Ideally, tissues placed in formalin for fixation would have fixation times of less than 24 h and would be utilized for short amplicon lengths for optimal molecular analysis (Turashvili et al., 2012).
However, the reality of veterinary practice makes this impractical. Samples must be sent from distant practices, be accessioned in the laboratory, trimmed into cassettes, and processed. While alternative fixatives could be useful in increasing the utility of samples for future molecular diagnostics, these have proved impractical as a routine replacement for formalin in the veterinary diagnostic setting (Craft, Conway & Dark, 2014). Therefore, this study is important to determine how useful a typical veterinary archive is for retrospective studies. However, this also suggests that veterinary diagnostic laboratories should examine their standard operating procedures regarding tissue processing and formalin fixation to maximize the utility of archives for future diagnostic and research work.
It is unknown if the lack of a specific relationship between age and maximum amplicon size is due to differences in sample quality (such as decomposition), storage conditions, tissue amounts in the blocks, or disease processes. Despite these possible differences, 200bp or smaller amplicons were able to be amplified from nearly all samples. Significantly, this size range is reasonable for many high-throughput sequencing techniques (Lin et al., 2009), which makes FFPE samples potentially useful in future genomics studies, especially in analyzing naturally occurring neoplasms.
Although there are differences between the ability to generate amplicons of various sizes between both genes examined, the trend is similar for both genes. However, the SDHD gene was able to amplify 6 additional 500bp samples and 22 additional 300bp samples. This could be due to a number of reasons. First, the IRBP primers contain ambiguity nucleotides, as it was designed to amplify DNA from a number of species, while the SDHD primers were designed specifically for the dog and have no ambiguous nucleotides. Second, formaldehyde reacts with the amino groups of adenine (A), guanine (G), and cytosine (C), forming covalent linkages. Therefore, DNA fragmentation, sequence modification, and cross reactivity are the three major effects of formaldehyde fixation on DNA alteration (Tang, 2006). Differences in the amount of A, G, and C in the primers may make IRBP binding sites more susceptible to degradation, making them less likely to amplify. The ambiguity nucleotides may amplify this, as there are fewer specific copies to bind to the smaller number of undegraded template copies.

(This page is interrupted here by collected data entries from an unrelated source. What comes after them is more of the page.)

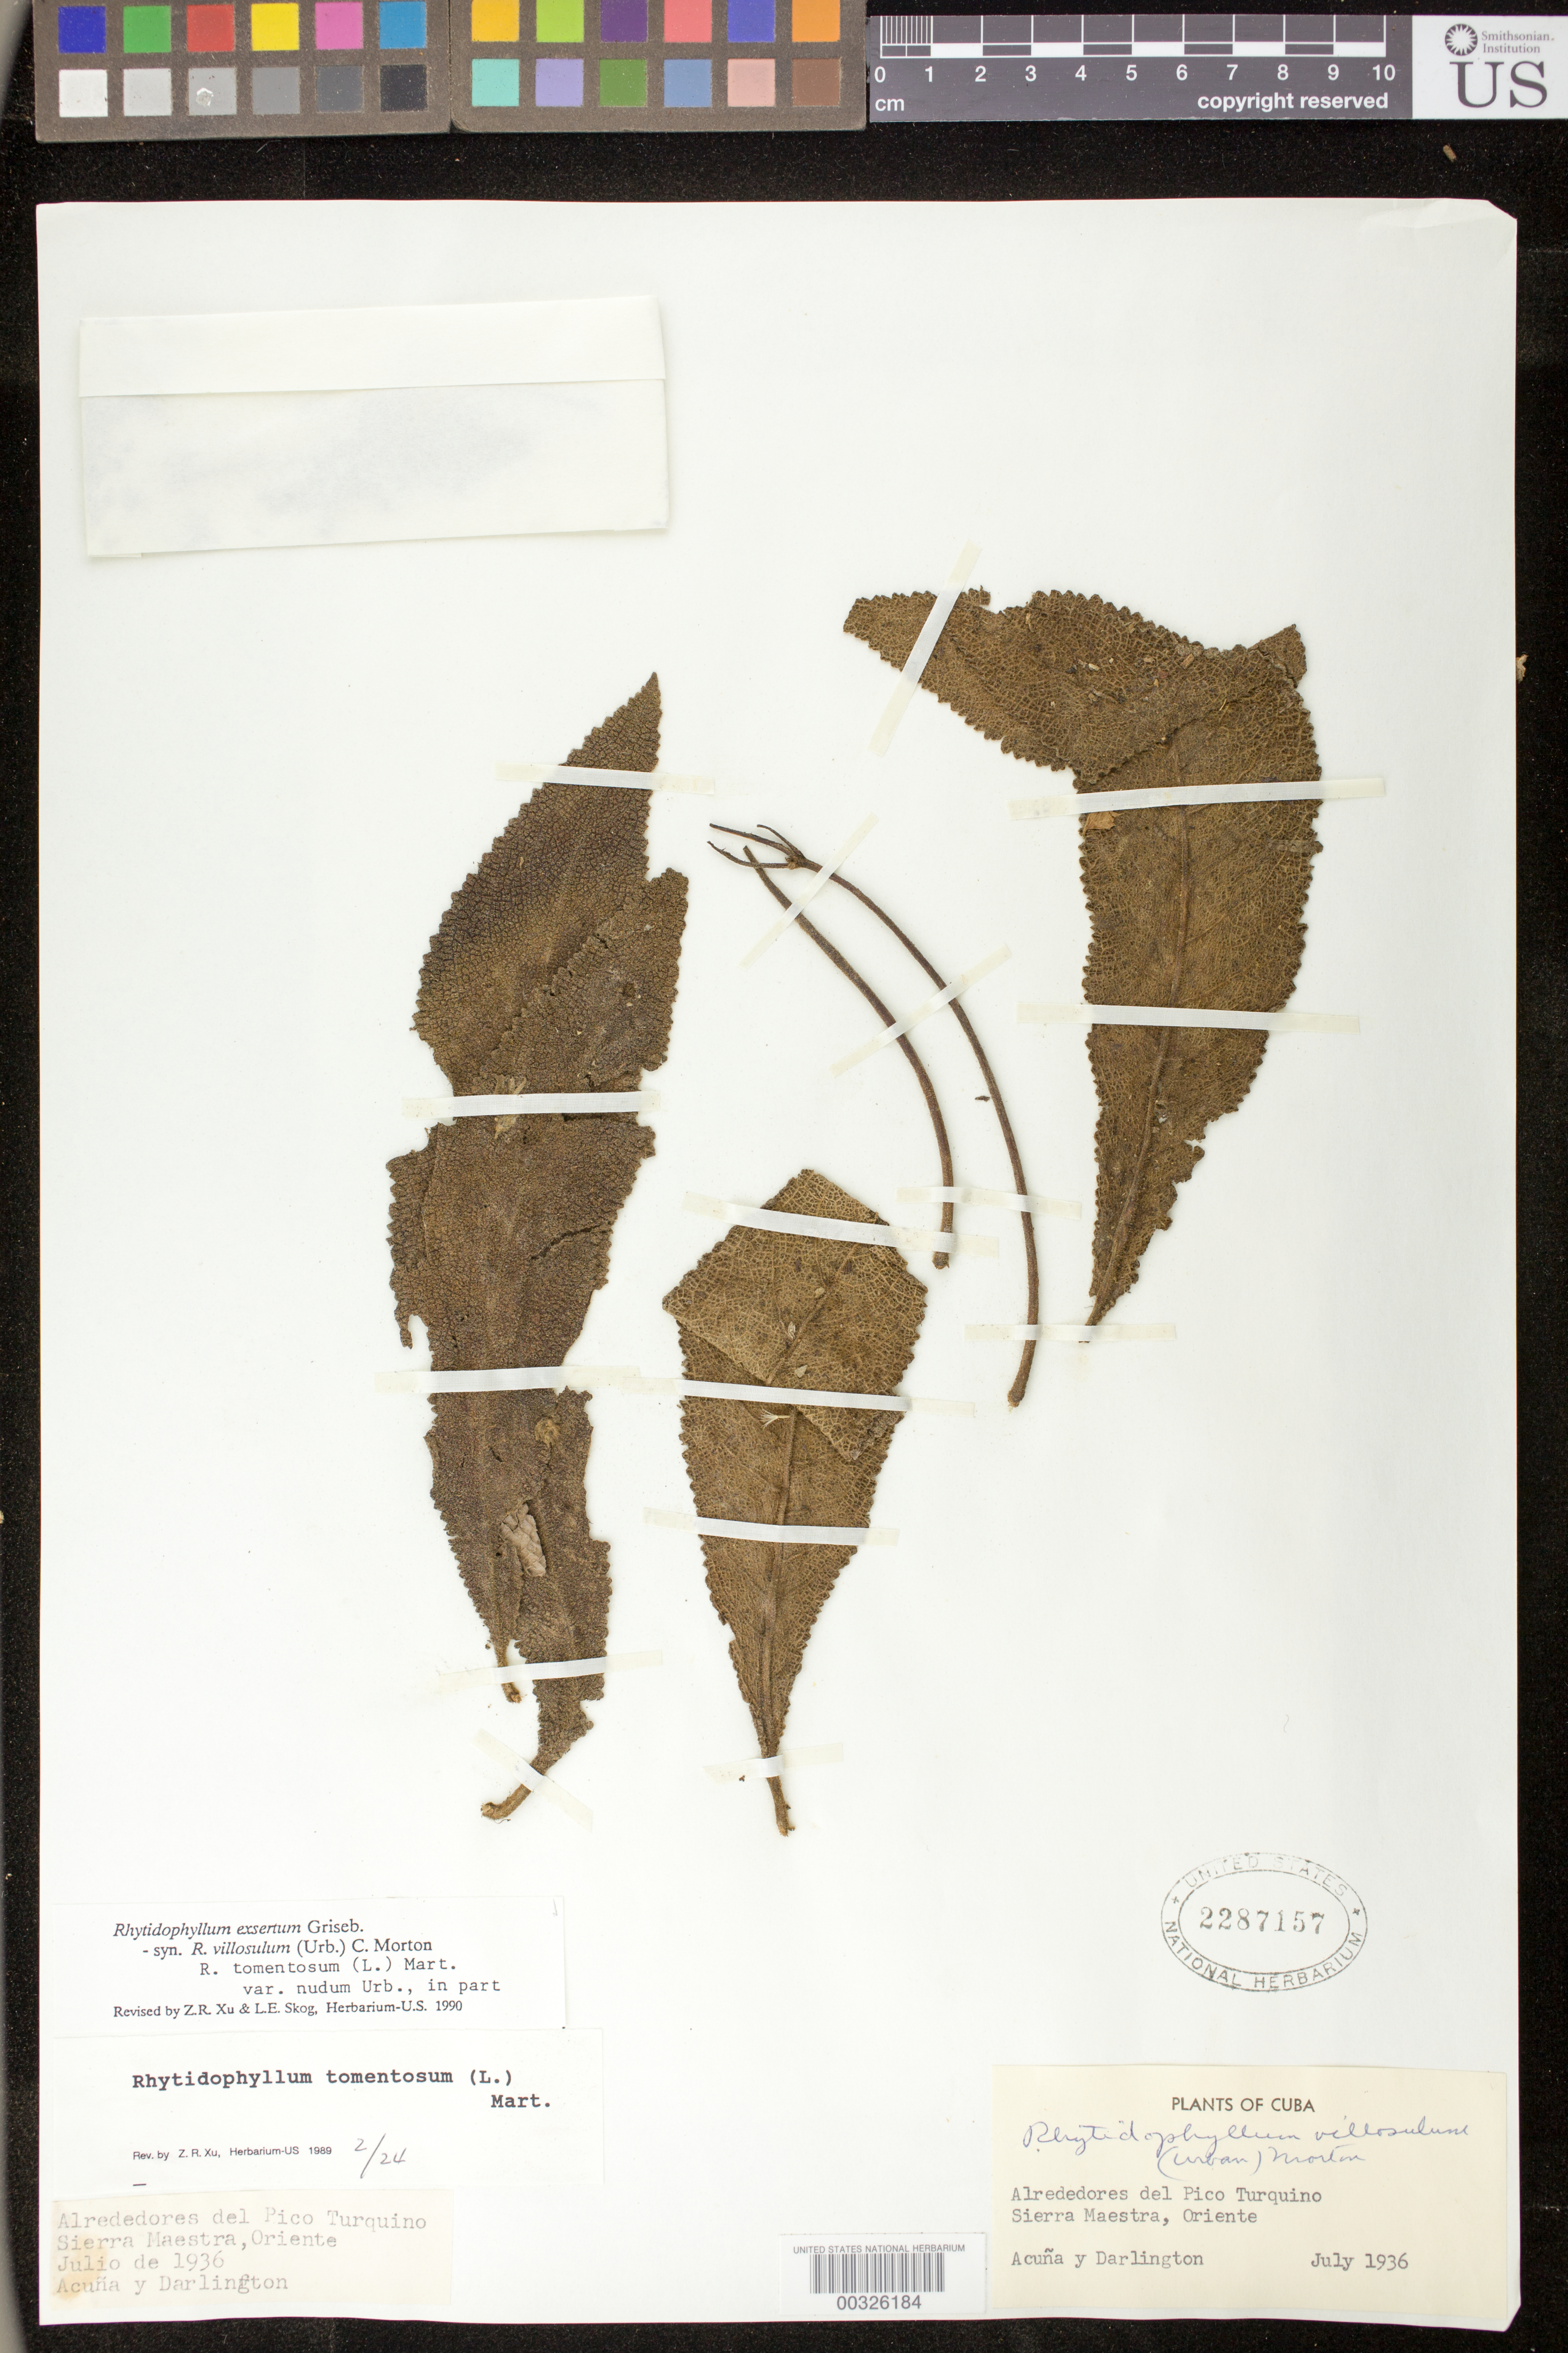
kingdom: Plantae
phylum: Tracheophyta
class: Magnoliopsida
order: Lamiales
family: Gesneriaceae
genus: Rhytidophyllum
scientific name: Rhytidophyllum exsertum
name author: Griseb.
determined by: Skog, Laurence E.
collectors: J. Acuña & J. Darlington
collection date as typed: Jul 1936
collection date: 1936-07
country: Cuba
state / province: Oriente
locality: Alrededores del Pico Turquino, Sierra Maestra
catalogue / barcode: US 2287157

DNA extracted from archived tissue sample can be useful even in samples over 35 years old. However, amplification of fragments larger than 200–300bp becomes difficult after a few years, although 200bp fragments can be amplified from samples more than 30 years old. Given the large number of samples and occurrence of natural animal models of human disease, veterinary tissues archives should be explored as a source of material for pilot and retrospective studies into the molecular pathogenesis of neoplasms, infectious disease, and genetic abnormalities.